*本文*.
::::
既に運送業許可をお持ちの運送事業者様が新たに営業の拠点となる場所を設けることを、一般的に「運送業の営業所新設(事業所新設)や営業所移転」と言います。
この記事では、営業所新設(事業所新設)が、どんな場合に必用になるのか、そして申請から認可までの手続きの流れや期間などについて運送業専門事務所が優しく解説致します。是非ご覧ください。
運送業の営業所新設・営業所移転の申請が必用なケース
冒頭でも述べたとおり、運送業の営業所新設(事業所新設)は、運送業を営んでいる既存営業所とは別の場所に運送業の営業所や車庫(駐車場)を設ける場合に必用となります。
これには、様々なパターンがあるので以下でケースごとに見ていきましょう。
::::
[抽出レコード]

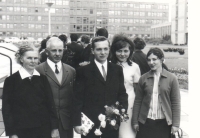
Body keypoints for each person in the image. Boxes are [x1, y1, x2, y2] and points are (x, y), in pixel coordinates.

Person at [73, 36, 128, 138]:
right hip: (91, 123)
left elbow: (122, 93)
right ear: (92, 51)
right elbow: (77, 99)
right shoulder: (83, 71)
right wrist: (76, 122)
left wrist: (121, 112)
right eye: (99, 49)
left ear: (109, 49)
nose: (102, 52)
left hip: (112, 123)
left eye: (105, 49)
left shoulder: (117, 70)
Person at [2, 45, 59, 138]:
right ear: (21, 59)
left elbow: (50, 104)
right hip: (21, 131)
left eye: (35, 58)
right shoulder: (11, 81)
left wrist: (54, 128)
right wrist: (12, 133)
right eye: (29, 58)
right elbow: (7, 109)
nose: (33, 61)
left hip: (43, 129)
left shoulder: (43, 79)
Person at [132, 47, 180, 138]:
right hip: (146, 123)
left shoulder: (172, 78)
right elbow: (138, 101)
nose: (151, 62)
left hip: (164, 124)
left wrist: (176, 124)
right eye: (149, 60)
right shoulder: (143, 78)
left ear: (162, 60)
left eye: (154, 59)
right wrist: (135, 121)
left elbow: (176, 102)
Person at [36, 37, 76, 138]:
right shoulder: (38, 70)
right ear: (46, 52)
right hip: (45, 123)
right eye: (54, 50)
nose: (57, 54)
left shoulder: (71, 71)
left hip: (66, 122)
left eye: (60, 50)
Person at [110, 34, 141, 138]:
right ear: (114, 51)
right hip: (111, 105)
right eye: (119, 51)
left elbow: (137, 90)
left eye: (125, 51)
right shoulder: (109, 65)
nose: (122, 54)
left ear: (130, 51)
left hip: (129, 106)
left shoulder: (135, 67)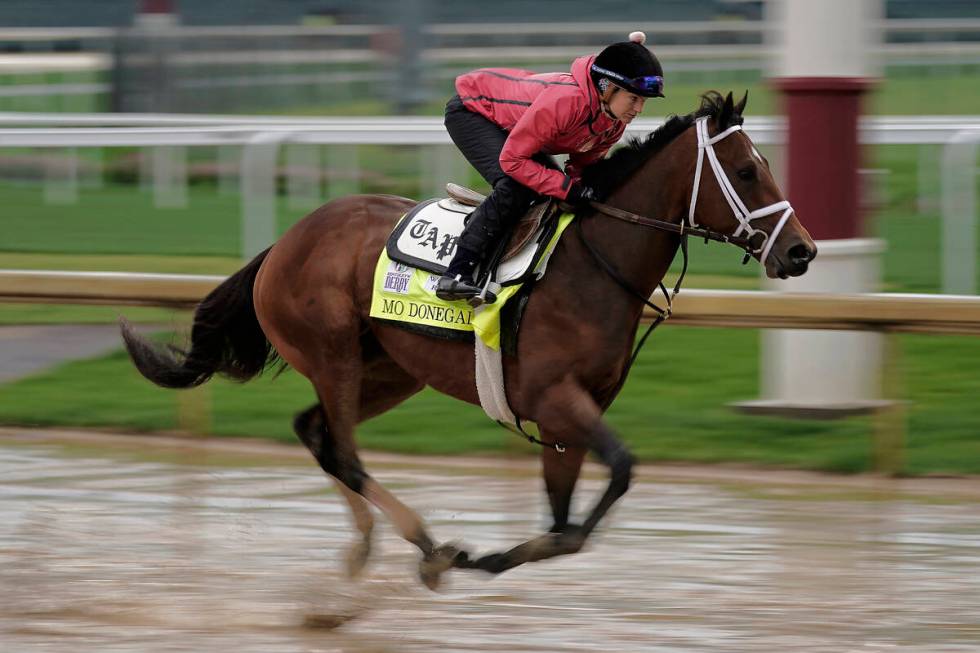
::::
*作業指示*.
(1) 本文について、次の問いに答えなさい。解答にも同じ記号を付けること。
(a) 既に運送業許可を持つ運送事業者が新たに営業の拠点となる場所を設けることは、一般的に何と呼ばれるか。
(b) この記事で解説を行うのは誰か。
(c) 営業所新設は、どのような場所に営業所や車庫を設ける場合に必要となるか。
(2) 本文で、この記事が解説すると述べている事項をすべて挙げなさい。

*解答*.
(1)
(a) 運送業の営業所新設(事業所新設)や営業所移転
(b) 運送業専門事務所
(c) 運送業を営んでいる既存営業所とは別の場所

(2)
営業所新設(事業所新設)がどんな場合に必要になるのか
申請から認可までの手続きの流れ
申請から認可までの期間